SCHROEDER, Circuit Judge,
dissenting:
I respectfully dissent from the majority’s holding that the district court must decide whether this aging litigation has to begin all over again in state court. I do not agree that declaratory judgment jurisdiction may have been inappropriately exercised in this ease. The unfortunate legal background of our circuit authority leading up to the majority’s decision is explained more fully in Government Employees Ins. v. Dizol, 108 F.3d 999 (9th Cir.1997), (Schroeder, J., dissenting).
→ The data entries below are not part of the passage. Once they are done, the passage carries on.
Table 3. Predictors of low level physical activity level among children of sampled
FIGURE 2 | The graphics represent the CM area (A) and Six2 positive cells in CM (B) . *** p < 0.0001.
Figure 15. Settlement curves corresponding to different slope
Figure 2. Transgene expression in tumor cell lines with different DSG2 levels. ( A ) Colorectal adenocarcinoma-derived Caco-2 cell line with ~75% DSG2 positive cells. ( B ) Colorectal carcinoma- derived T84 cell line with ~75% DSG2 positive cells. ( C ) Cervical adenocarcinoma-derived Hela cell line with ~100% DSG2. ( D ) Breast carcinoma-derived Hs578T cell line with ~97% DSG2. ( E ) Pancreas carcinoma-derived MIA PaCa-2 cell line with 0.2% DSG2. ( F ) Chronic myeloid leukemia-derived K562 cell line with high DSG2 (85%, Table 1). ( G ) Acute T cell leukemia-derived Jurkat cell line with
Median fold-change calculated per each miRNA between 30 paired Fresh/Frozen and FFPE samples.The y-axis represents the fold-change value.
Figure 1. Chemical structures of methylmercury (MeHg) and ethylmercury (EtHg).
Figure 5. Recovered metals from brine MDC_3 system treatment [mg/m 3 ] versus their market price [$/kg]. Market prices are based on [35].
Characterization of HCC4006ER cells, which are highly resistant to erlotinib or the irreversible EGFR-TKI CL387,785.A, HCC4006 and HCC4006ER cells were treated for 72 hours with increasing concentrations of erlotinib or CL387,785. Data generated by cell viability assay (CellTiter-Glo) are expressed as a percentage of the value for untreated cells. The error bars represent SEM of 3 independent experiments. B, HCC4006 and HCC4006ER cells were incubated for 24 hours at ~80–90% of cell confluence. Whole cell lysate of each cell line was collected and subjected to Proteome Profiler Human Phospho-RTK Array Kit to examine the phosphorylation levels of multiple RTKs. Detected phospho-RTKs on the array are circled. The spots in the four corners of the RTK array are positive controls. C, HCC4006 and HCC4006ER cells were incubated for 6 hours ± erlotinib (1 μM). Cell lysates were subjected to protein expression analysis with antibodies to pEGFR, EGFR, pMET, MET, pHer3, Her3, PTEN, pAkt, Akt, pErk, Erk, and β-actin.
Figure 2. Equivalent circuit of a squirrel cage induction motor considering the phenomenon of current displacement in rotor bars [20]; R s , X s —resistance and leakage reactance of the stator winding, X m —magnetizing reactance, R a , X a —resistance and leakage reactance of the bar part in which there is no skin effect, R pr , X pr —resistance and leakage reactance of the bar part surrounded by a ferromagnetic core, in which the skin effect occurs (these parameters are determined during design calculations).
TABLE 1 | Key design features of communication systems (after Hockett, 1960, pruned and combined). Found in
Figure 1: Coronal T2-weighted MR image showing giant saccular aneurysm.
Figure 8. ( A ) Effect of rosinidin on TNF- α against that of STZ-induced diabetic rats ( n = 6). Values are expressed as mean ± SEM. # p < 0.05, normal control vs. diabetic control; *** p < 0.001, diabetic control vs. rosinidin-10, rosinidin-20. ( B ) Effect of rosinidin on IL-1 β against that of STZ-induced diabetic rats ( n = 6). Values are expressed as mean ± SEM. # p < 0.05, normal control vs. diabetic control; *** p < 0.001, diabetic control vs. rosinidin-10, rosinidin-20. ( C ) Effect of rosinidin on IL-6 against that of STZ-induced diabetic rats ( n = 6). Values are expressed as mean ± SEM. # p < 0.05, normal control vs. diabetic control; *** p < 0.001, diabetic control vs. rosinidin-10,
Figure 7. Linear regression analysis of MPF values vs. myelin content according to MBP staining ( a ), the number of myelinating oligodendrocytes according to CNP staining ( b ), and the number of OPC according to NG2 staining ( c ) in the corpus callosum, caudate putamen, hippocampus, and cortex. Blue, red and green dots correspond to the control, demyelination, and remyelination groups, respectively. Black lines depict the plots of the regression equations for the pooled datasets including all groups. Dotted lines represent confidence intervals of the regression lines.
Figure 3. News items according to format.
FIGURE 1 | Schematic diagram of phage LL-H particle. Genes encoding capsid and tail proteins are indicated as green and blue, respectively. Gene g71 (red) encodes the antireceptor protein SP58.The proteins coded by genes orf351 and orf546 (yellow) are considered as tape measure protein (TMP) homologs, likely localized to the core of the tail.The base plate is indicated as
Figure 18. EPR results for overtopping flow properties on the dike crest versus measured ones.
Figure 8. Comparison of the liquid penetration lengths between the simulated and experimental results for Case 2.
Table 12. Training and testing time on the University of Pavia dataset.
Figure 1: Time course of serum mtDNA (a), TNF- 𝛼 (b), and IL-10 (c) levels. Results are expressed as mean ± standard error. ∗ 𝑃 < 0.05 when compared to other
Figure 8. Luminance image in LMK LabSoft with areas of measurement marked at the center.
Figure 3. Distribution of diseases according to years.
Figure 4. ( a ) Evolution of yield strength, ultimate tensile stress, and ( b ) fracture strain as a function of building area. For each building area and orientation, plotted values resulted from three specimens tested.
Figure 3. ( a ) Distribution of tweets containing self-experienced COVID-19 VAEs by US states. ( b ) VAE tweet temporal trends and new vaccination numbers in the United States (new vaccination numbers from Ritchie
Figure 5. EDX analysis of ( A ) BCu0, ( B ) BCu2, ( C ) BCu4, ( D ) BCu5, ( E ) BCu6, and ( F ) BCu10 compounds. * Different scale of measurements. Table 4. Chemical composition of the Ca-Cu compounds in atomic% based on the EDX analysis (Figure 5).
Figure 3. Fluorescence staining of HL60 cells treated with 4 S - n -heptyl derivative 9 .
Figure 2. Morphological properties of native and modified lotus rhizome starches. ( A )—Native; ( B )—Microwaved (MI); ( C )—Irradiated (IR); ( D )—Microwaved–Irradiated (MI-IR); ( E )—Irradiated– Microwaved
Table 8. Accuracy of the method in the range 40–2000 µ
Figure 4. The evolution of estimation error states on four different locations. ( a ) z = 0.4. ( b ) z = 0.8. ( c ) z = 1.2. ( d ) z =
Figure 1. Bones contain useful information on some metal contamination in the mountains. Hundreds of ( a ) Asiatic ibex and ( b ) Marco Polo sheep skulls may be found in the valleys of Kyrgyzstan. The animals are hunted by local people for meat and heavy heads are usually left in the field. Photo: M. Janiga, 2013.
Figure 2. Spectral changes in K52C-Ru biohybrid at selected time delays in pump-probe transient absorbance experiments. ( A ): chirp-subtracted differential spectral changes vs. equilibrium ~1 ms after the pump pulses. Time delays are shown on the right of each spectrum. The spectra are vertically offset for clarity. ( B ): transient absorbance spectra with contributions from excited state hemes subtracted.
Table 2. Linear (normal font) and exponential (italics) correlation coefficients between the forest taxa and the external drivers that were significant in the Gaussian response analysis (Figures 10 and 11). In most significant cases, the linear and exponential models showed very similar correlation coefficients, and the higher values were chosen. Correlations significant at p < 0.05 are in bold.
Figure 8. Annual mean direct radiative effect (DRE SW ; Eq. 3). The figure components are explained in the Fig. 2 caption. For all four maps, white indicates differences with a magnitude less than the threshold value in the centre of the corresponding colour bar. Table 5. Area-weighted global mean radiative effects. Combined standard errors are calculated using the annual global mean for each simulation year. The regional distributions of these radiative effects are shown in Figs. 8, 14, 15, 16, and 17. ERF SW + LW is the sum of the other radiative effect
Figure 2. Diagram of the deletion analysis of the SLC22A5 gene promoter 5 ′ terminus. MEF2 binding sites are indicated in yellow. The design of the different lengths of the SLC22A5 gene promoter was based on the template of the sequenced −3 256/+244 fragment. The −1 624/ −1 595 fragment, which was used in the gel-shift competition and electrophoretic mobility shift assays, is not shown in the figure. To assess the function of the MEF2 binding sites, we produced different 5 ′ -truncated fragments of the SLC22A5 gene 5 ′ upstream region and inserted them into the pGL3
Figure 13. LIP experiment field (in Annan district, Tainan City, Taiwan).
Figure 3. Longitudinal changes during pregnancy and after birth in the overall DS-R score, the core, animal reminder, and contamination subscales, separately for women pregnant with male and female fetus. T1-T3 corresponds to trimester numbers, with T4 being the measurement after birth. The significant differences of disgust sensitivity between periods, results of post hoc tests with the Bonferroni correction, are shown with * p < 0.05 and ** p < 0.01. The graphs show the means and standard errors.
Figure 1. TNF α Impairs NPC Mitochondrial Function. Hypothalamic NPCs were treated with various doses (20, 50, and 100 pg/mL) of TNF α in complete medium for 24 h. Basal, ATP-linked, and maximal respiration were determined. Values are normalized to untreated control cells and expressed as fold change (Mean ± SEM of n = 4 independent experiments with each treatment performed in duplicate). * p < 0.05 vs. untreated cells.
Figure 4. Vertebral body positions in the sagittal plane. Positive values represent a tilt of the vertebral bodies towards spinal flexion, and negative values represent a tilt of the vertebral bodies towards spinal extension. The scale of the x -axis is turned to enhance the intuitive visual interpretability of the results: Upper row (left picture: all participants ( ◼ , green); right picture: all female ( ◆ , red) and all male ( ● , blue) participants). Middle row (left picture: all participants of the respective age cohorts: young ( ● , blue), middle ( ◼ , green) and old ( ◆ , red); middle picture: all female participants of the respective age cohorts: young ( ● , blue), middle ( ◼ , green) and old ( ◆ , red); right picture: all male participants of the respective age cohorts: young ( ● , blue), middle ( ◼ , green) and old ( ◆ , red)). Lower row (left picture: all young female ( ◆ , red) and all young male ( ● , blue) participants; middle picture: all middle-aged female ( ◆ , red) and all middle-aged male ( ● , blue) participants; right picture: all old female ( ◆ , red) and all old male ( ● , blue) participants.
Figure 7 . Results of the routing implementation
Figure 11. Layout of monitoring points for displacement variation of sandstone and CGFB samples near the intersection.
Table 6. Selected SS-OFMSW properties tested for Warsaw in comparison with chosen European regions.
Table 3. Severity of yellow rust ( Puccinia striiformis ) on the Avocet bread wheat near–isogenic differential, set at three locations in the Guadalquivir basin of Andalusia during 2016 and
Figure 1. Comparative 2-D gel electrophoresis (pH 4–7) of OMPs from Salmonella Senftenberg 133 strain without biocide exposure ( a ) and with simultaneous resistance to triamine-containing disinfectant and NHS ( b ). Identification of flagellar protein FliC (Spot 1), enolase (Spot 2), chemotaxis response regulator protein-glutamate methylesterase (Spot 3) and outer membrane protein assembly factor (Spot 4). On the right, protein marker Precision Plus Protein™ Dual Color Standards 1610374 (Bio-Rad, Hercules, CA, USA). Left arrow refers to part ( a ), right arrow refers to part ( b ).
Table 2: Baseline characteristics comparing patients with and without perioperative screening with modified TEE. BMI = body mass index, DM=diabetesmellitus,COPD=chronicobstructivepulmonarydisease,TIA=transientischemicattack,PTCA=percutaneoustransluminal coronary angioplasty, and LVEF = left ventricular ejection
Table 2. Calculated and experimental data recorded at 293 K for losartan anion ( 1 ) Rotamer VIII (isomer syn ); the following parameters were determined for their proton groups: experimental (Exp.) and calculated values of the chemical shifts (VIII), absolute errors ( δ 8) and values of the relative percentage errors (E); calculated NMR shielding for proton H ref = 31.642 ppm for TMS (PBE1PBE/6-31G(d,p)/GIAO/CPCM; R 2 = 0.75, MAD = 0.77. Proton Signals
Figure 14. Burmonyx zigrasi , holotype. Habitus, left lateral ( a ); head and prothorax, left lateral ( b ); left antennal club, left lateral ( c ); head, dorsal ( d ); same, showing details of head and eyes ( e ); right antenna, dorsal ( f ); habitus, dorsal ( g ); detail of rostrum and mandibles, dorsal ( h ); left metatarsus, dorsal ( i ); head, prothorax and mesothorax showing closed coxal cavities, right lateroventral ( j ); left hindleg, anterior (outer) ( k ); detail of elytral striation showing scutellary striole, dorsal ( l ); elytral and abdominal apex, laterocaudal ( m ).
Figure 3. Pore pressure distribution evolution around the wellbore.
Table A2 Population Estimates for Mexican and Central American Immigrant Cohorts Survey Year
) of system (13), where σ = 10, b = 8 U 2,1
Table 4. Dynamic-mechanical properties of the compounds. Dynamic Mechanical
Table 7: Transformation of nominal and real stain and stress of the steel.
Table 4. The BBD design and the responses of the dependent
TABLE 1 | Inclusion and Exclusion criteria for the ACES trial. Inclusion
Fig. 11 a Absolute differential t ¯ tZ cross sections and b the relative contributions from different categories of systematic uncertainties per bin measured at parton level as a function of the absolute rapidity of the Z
The district court decided the critical issue of insurance coverage without the parties ever objecting to its exercise of jurisdiction under the Declaratory Judgment Act. Moreover, there is nothing in the record to suggest that the action was removed from state court for any improper purpose. Indeed, the district court at the time of removal was presented with a damage claim as well, so that there was no conceivable reason for any objection to the assumption of jurisdiction at that time.
The majority’s holding, that the district court should have made, sua sponte, findings on declaratory judgment jurisdiction after the damage claim had been dismissed, and after the motions for summary judgment were fully briefed, is contrary even to our circuit authority that the findings should be made as of the time of the initial filing. Employers Reinsurance Corp. v. Karussos, 65 F.3d 796, 800 (9th Cir.1995) (“[W]e made it clear in both Hungerford and Robsac that the propriety of the district court’s assumption of jurisdiction is judged as of the time of filing____”) (citing American National Fire Ins. Co. v. Hungerford, 53 F.3d 1012, 1016 (9th Cir.1995); Continental Cas. Co. v. Robsac Indus., 947 F.2d 1367, 1370 (9th Cir.1991)). There has never been any point in this ease to defer to the state litigation, which was between husband and wife and was wholly dependent upon the resolution of the insurance coverage issue. We should have proceeded to review the coverage decision on the merits.